There is no way to make Java 7 always do this with its patterns without being told to, but you can write a frontend function that does this for you. You just have to remember to call yours instead.
Note that patterns in Java before v1.7 cannot be made to work according to the way UTS#18 on Unicode Regular Expressions says they must. Because of this, you leave yourself open to a wide range of bugs, infelicities, and paradoxes if you do not use the new Unicode flag. For example, the trivial and common pattern \b\w+\b will not be found to match anywhere at all within the string "élève", let alone in its entirety.
Therefore, if you are using patterns in pre-1.7 Java, you need to be extremely careful, far more careful than anyone ever is. You cannot use any of the POSIX charclasses or charclass shortcuts, including \w, \s, and \b, all of which break on anything but stone-age ASCII data. They cannot be used on Java’s native character set.
In Java 7, they can — but only with the right flag.
It is possible to refrase the description of needed regex to "contains at least one number" so the followind would work /.*[\pN].*/. Or, if you would like to limit your search to letters numbers and punctuation you shoud use /[\pL\pN\pP]*[\pN][\pL\pN\pP]*/. I've tested it on your examples and it works fine.
You can further refine your regexp by using lazy quantifiers like this /.*?[\pN].*?/. This way it would fail faster if there are no numbers.
I would like to recomend you a great book on regular expressions: Mastering regular expressions, it has a great introduction, in depth explanation of how regular expressions work and a chapter on regular expressions in java.

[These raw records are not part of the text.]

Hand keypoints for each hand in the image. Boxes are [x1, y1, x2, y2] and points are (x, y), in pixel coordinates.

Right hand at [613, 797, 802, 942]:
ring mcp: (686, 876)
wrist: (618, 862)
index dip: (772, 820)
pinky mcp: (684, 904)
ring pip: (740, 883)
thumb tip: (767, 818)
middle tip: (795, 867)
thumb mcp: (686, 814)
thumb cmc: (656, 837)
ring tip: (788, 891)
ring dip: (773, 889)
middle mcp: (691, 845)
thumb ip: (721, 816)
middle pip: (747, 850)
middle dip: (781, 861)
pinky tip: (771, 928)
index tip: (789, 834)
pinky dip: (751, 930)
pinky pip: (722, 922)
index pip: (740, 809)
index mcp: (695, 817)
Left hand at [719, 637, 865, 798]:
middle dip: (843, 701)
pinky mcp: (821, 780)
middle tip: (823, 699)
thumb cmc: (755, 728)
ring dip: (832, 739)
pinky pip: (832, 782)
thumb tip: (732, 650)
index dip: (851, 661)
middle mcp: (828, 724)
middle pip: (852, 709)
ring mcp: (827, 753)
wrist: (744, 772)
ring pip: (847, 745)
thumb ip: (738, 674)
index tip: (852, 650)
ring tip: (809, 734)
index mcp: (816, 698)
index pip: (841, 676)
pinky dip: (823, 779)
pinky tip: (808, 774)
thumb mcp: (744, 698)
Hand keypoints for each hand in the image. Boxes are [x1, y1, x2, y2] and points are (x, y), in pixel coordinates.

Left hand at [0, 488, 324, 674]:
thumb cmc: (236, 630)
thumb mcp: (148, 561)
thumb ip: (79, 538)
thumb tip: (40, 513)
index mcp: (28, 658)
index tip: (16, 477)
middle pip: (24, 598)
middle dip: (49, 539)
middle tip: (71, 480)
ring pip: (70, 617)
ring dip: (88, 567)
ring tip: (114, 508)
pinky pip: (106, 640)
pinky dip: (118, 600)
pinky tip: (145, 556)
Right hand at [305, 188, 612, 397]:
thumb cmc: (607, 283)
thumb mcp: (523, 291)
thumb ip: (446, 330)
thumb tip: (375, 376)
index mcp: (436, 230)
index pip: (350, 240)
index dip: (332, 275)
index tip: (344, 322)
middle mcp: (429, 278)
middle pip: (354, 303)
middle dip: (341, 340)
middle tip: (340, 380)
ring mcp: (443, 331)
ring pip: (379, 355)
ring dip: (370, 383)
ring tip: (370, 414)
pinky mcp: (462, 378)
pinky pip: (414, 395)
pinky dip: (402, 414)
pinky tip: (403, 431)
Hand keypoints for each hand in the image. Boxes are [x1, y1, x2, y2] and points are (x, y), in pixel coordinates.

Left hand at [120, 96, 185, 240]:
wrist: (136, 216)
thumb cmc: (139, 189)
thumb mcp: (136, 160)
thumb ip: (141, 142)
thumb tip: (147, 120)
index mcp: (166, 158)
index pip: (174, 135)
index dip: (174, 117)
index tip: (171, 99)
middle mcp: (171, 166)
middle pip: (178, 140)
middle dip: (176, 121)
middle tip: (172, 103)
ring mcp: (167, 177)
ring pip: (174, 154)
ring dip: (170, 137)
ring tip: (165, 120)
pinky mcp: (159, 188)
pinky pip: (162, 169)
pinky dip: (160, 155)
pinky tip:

It looks like you just want to make sure that there are no spaces in the string. If so, you can this very simply:
return str.indexOf(" ") == -1;
This will return true if there are no spaces (valid by my understanding of your rules), and false if there is a space anywhere in the string (invalid).
Here is a partial answer, which does 0-9 and special characters OR 0-9.
^([\d]+|[\\/\-_]*)*$
This can be read as ((1 or more digits) OR (0 or more special char \ / - '_')) 0 or more times. It requires a digit, will take digits only, and will reject strings consisting of only special characters.
I used regex tester to test several of the strings.
Adding alphabetic characters seems easy, but a repetition of the given regexp may be required.